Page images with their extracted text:
============

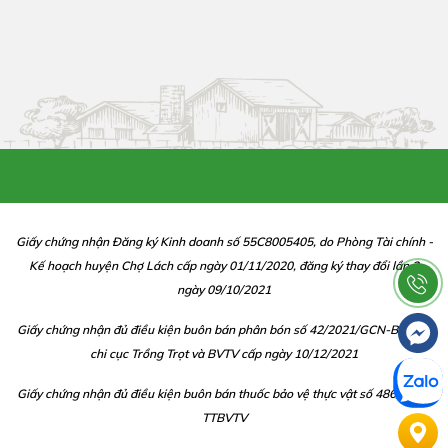
Giấy chứng nhận Đăng ký Kinh doanh số 55C8005405, do Phòng Tài chính -
Kế hoạch huyện Chợ Lách cấp ngày 01/11/2020, đăng ký thay đổi lần 2
ngày 09/10/2021
Giấy chứng nhận đủ điều kiện buôn bán phân bón số 42/2021/GCN-BBP do
chi cục Trồng Trọt và BVTV cấp ngày 10/12/2021
Giấy chứng nhận đủ điều kiện buôn bán thuốc bảo vệ thực vật số 486/CGN-
TTBVTV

============

▸ WHAT THIS TASK INVOLVES: Reproduce every line of text from the data above word for word. Leave the pictures out of your answer.

▸ RESULT:
Giấy chứng nhận Đăng ký Kinh doanh số 55C8005405, do Phòng Tài chính -
Kế hoạch huyện Chợ Lách cấp ngày 01/11/2020, đăng ký thay đổi lần 2
ngày 09/10/2021
Giấy chứng nhận đủ điều kiện buôn bán phân bón số 42/2021/GCN-BBP do
chi cục Trồng Trọt và BVTV cấp ngày 10/12/2021
Giấy chứng nhận đủ điều kiện buôn bán thuốc bảo vệ thực vật số 486/CGN-
TTBVTV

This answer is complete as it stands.